A Senior Advocate of Nigeria, Sylva Ogwemoh has warned that the continued stay in office by the chairman of the Economic and Financial Crimes Commission, EFCC, Ibrahim Magu, after two unsuccessful screening attempts at the Senate breaches the enabling law of the anti-graft agency.
The lawyer disclosed that there was no provision for the Acting Chairman under the EFCC Act, 2004.
He added that since Section 3 of the EFCC act provides for Senate confirmation, the powers of the President in such appointment was not absolute.
Ogwemoh noted that, “The power of the President of the Federal Republic of Nigeria under the Economic and Financial Crimes Commission (Establishment) Act, to appoint a Chairman for the EFCC is not absolute.
“The President’s appointment is subject to confirmation by the Senate of the Federal Republic of Nigeria.

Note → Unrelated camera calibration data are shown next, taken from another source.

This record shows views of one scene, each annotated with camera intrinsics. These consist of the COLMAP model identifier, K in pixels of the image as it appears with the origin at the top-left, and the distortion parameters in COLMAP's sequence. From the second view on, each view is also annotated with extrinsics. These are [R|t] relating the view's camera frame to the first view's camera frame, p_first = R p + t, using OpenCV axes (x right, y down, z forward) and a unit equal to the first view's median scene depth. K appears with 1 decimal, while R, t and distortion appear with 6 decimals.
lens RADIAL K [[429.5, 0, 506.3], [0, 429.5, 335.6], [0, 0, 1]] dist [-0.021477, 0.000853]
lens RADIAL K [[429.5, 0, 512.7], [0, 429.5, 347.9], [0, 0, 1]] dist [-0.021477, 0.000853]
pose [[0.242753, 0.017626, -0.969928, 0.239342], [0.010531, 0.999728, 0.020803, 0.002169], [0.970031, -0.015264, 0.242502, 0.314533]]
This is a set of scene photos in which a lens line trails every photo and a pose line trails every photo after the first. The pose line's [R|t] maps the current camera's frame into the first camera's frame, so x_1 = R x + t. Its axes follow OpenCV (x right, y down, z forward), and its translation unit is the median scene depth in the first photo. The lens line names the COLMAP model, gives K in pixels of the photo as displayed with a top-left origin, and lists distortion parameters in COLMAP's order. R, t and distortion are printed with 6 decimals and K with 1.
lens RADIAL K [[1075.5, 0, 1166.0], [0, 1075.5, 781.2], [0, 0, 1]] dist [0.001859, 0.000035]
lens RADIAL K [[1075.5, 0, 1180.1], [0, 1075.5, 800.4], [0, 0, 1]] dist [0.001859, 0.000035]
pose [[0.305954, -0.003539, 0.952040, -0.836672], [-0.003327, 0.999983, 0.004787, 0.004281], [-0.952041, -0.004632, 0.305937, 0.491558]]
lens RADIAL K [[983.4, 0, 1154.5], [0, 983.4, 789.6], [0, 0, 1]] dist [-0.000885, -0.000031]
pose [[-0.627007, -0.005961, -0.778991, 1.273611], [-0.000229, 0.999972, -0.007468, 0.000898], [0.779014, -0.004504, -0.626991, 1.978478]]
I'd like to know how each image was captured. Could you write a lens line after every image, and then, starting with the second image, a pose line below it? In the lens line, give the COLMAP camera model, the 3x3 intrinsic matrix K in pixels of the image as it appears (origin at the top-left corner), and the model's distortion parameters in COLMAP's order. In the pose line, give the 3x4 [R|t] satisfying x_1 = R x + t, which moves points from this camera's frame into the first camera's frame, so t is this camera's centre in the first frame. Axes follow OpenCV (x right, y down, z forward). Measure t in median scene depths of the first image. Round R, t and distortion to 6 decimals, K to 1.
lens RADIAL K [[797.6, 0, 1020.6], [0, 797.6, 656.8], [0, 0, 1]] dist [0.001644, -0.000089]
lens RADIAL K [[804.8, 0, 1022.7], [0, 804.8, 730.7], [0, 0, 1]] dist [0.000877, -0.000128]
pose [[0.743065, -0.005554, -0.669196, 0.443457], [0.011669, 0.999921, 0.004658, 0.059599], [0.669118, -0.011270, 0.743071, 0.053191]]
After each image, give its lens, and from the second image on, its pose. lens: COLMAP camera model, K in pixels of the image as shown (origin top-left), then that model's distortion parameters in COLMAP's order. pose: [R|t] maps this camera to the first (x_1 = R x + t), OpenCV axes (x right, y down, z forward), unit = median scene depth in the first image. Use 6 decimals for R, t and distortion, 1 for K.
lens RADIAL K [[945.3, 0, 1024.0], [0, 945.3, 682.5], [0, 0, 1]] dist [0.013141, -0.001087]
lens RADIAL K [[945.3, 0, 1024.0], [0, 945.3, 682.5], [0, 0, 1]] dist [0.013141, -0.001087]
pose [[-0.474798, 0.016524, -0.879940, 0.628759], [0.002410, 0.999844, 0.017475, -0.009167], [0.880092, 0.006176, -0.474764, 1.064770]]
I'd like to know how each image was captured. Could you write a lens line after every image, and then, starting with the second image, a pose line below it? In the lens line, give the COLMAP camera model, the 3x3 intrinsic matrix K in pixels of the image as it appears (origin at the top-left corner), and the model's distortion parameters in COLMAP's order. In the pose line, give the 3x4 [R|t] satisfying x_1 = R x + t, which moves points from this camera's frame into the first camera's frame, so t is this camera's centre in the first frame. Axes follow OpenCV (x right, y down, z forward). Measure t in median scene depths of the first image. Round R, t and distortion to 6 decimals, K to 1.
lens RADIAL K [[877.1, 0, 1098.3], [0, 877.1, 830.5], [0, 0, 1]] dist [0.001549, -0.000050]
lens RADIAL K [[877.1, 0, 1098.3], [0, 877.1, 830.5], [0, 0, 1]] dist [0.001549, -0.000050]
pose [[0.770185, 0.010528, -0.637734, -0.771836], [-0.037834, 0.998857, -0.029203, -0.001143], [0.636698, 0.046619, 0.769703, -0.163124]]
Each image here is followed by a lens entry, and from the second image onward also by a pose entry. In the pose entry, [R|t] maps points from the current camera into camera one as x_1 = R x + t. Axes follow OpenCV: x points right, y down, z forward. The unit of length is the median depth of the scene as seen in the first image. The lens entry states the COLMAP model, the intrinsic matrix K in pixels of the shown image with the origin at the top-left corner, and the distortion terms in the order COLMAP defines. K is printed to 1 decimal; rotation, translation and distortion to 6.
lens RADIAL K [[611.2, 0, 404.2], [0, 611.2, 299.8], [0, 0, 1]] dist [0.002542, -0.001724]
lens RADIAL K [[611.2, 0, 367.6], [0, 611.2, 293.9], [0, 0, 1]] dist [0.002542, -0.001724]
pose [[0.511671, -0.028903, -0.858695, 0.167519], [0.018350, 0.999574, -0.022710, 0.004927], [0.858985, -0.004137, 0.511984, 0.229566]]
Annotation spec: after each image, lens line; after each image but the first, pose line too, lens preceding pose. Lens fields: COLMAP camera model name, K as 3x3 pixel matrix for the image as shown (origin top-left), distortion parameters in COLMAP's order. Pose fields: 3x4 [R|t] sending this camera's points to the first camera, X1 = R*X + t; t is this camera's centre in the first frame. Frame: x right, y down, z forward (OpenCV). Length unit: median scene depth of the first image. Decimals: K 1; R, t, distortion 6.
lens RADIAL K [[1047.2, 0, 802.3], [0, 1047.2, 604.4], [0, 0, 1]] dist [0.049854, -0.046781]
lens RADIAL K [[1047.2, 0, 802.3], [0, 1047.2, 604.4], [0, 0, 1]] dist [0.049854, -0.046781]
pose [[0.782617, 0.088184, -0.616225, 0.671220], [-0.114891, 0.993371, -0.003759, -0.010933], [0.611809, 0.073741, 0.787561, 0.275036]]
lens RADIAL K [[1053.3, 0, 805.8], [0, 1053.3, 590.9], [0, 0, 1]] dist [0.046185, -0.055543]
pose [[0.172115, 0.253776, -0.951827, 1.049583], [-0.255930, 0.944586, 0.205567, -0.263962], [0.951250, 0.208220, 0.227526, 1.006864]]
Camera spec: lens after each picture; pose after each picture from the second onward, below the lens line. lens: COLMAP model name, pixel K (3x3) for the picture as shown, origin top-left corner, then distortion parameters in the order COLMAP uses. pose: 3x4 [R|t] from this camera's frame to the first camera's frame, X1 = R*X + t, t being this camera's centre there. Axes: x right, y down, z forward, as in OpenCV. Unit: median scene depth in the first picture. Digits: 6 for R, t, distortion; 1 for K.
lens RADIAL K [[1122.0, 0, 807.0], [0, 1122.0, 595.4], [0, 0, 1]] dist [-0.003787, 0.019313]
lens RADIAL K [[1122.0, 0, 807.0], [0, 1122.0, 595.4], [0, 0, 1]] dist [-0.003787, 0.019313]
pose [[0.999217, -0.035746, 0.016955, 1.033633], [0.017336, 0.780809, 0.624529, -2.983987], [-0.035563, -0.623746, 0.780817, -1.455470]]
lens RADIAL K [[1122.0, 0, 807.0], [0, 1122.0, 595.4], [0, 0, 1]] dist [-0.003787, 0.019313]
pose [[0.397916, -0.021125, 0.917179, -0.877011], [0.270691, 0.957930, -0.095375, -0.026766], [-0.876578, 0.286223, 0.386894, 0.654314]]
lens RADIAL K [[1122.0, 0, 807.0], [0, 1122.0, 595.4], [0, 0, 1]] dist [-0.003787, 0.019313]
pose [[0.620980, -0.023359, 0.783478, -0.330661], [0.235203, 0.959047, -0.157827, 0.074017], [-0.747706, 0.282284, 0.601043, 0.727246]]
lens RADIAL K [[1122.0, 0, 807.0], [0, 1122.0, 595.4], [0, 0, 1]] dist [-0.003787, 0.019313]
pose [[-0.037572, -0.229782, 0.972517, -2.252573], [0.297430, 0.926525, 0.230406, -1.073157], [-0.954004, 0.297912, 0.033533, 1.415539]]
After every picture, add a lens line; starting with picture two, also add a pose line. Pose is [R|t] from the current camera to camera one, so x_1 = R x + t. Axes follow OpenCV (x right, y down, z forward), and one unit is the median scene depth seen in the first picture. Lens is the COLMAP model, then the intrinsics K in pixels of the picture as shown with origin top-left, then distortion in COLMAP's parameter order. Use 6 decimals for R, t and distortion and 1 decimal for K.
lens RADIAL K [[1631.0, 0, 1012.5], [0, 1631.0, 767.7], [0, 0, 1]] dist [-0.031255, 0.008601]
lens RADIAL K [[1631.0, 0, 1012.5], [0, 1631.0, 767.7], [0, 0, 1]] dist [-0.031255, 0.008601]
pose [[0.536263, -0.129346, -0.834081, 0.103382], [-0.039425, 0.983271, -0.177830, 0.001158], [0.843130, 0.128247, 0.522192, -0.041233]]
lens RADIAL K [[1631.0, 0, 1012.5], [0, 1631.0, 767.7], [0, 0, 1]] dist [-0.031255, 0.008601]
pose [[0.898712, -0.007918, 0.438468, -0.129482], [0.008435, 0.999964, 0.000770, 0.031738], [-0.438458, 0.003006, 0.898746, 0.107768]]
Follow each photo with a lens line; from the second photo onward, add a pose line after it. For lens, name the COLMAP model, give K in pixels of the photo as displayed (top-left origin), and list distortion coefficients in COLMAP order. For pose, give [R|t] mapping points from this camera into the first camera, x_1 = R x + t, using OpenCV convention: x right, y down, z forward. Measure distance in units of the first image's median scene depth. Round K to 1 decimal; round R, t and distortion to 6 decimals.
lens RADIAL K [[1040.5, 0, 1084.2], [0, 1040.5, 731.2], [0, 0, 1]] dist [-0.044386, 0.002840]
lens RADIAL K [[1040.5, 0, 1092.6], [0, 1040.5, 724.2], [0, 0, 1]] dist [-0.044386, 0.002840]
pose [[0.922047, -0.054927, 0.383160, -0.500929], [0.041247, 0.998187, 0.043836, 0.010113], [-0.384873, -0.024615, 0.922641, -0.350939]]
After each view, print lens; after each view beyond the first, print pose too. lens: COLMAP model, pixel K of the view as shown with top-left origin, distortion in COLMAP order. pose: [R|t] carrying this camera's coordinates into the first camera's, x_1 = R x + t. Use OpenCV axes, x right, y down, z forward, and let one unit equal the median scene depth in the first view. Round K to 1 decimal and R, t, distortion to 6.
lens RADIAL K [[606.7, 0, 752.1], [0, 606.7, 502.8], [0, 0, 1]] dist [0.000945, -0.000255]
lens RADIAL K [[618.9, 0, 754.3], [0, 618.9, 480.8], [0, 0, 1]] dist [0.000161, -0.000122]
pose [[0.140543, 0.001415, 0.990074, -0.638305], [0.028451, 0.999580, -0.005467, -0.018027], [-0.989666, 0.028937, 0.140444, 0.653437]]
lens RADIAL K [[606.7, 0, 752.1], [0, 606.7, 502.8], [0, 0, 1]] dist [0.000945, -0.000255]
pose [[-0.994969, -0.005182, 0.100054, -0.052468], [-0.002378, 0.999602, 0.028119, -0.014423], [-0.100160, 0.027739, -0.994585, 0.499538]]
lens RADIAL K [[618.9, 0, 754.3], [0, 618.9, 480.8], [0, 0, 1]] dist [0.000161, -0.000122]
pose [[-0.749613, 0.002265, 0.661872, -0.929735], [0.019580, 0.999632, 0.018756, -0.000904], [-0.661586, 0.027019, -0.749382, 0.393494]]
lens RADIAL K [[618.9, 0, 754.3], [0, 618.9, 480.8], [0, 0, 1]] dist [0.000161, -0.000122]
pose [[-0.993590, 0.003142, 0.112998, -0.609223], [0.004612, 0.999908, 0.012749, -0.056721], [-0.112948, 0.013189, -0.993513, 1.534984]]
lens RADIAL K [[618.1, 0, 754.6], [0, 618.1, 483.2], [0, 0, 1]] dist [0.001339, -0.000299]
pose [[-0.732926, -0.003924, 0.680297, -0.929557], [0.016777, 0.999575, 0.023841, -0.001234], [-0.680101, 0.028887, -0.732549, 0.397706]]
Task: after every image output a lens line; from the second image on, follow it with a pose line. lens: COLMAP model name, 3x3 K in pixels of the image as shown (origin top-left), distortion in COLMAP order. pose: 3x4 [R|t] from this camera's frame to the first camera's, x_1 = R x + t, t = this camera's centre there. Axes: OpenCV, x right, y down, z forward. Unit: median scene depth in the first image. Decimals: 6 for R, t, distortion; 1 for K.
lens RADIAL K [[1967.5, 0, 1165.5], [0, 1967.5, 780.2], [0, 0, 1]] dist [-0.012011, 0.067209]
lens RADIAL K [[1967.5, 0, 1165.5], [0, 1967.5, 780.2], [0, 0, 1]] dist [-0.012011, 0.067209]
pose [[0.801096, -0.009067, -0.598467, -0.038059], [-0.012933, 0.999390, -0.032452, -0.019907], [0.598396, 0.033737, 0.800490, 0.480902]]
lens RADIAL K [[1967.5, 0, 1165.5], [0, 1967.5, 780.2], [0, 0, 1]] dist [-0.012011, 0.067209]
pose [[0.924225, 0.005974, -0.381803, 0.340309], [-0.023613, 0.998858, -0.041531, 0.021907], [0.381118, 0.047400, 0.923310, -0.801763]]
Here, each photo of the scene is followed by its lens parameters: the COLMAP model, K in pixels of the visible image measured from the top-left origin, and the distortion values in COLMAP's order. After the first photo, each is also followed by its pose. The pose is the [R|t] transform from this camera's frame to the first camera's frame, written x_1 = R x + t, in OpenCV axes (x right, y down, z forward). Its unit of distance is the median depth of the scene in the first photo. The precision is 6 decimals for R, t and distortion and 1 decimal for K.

“What this means in effect is that the President cannot under any circumstance act alone in the appointment of a Chairman for the EFCC, without thé confirmation of the Senate, and where the Senate has refused confirmation as in the case of Magu, that matter ends there.
“This is because there is no provision in the EFCC Act for the office of an acting Chairman as the head of the Commission.
“The office created by the Act is that of a Chairman who shall be the Chief Executive and Accounting Officer of the Commission.”
Ogwemoh further argued that the “proceeding to retain Magu in the face of the non-confirmation by the Senate may be viewed by many as a way of circumventing the law” adding that “although the gentleman is doing well in the performance of his duties; the law is the law and must be obeyed by all Nigerians.”